- **Exercise objective**: Quote verbatim every line from the line with "02:00-04:00" to the line with "Reading left to right, transcribe all", including both of those lines.

- **Information**:
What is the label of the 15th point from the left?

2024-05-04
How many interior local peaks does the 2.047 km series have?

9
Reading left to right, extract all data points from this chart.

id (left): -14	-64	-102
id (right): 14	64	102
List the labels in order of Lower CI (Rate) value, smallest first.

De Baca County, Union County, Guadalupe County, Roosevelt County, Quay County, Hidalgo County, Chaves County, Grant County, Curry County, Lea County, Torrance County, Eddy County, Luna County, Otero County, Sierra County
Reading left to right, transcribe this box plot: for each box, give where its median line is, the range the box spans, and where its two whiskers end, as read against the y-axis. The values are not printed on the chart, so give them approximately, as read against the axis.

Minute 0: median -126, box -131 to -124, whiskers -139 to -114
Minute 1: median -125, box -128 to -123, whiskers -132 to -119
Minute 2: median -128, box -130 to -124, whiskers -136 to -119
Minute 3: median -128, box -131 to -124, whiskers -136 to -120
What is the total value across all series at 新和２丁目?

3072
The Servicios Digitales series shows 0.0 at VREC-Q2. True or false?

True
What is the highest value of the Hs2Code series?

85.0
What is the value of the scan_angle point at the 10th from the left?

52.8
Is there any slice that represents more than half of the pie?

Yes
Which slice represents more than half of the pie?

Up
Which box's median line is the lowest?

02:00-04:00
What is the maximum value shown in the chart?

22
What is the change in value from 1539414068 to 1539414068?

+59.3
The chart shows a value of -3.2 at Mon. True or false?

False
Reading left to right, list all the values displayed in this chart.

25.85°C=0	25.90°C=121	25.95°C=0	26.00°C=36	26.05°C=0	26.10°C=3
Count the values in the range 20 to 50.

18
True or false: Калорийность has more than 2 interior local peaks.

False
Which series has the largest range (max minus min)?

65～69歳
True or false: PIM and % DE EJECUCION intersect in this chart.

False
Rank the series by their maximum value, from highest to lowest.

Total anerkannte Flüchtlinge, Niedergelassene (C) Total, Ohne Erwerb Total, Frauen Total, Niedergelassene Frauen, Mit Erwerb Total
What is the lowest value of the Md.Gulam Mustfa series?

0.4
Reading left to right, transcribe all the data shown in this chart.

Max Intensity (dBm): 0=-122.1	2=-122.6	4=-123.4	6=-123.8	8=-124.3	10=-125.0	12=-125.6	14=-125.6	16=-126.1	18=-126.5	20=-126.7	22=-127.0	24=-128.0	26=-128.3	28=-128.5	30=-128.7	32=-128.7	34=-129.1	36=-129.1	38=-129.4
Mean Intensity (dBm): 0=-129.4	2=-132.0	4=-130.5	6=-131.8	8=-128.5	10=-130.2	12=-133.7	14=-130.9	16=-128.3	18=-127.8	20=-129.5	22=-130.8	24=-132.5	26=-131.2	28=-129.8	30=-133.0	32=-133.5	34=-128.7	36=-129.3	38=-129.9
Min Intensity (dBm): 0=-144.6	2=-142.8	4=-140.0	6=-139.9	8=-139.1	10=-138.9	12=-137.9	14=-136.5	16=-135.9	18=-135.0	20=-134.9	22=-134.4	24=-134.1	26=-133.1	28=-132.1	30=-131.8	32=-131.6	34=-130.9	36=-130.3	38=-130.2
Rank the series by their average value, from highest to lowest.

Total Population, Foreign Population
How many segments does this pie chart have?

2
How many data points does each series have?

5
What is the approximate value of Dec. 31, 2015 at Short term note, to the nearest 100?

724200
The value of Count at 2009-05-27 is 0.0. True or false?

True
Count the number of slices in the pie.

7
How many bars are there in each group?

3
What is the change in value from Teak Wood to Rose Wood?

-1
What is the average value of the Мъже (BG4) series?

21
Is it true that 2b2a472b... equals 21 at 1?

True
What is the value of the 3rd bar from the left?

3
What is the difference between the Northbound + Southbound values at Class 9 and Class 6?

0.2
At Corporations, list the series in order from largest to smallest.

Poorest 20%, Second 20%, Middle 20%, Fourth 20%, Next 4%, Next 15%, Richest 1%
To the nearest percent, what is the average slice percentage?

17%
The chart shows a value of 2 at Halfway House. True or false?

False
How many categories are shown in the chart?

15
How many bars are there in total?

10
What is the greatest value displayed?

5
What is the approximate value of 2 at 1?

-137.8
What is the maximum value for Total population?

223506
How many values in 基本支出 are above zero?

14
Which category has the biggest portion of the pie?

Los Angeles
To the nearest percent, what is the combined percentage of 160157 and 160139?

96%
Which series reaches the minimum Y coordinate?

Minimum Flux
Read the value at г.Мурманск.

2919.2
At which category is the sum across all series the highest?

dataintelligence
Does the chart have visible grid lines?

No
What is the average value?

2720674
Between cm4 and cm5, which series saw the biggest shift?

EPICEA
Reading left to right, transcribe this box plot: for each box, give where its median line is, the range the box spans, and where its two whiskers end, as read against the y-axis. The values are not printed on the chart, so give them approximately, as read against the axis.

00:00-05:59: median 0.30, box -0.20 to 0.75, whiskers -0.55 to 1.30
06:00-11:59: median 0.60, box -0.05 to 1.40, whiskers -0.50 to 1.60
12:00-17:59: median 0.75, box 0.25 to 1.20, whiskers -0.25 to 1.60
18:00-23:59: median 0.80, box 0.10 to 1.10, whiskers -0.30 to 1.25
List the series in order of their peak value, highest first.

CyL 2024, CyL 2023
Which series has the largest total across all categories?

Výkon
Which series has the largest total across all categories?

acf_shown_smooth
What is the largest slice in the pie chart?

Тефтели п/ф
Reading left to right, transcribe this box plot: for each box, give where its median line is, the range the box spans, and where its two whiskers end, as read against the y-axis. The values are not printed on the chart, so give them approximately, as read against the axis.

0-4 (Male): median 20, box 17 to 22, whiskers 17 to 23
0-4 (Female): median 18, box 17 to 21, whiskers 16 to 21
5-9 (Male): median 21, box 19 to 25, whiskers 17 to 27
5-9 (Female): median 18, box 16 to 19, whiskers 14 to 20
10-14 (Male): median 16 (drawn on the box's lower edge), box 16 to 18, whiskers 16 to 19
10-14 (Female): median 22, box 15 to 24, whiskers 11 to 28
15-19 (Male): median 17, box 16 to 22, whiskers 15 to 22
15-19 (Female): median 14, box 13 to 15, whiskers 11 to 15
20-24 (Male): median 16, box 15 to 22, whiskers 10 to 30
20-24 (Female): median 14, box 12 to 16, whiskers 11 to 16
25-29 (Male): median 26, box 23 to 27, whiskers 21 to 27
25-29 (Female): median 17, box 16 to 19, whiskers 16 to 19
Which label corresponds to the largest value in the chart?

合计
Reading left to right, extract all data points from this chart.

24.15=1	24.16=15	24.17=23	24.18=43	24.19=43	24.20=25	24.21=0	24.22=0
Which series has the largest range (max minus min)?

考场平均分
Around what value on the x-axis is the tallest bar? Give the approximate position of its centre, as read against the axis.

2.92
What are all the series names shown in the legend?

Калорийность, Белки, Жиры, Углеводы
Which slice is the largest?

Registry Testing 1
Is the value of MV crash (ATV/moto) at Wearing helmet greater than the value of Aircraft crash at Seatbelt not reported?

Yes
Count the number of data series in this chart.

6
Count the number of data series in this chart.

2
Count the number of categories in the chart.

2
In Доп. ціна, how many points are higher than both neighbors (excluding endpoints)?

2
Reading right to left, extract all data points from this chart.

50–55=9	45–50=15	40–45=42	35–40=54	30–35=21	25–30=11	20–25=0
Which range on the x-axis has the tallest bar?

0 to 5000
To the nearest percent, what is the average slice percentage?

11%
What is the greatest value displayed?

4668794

- **Answer section**:
02:00-04:00
What is the maximum value shown in the chart?

22
What is the change in value from 1539414068 to 1539414068?

+59.3
The chart shows a value of -3.2 at Mon. True or false?

False
Reading left to right, list all the values displayed in this chart.

25.85°C=0	25.90°C=121	25.95°C=0	26.00°C=36	26.05°C=0	26.10°C=3
Count the values in the range 20 to 50.

18
True or false: Калорийность has more than 2 interior local peaks.

False
Which series has the largest range (max minus min)?

65～69歳
True or false: PIM and % DE EJECUCION intersect in this chart.

False
Rank the series by their maximum value, from highest to lowest.

Total anerkannte Flüchtlinge, Niedergelassene (C) Total, Ohne Erwerb Total, Frauen Total, Niedergelassene Frauen, Mit Erwerb Total
What is the lowest value of the Md.Gulam Mustfa series?

0.4
Reading left to right, transcribe all the data shown in this chart.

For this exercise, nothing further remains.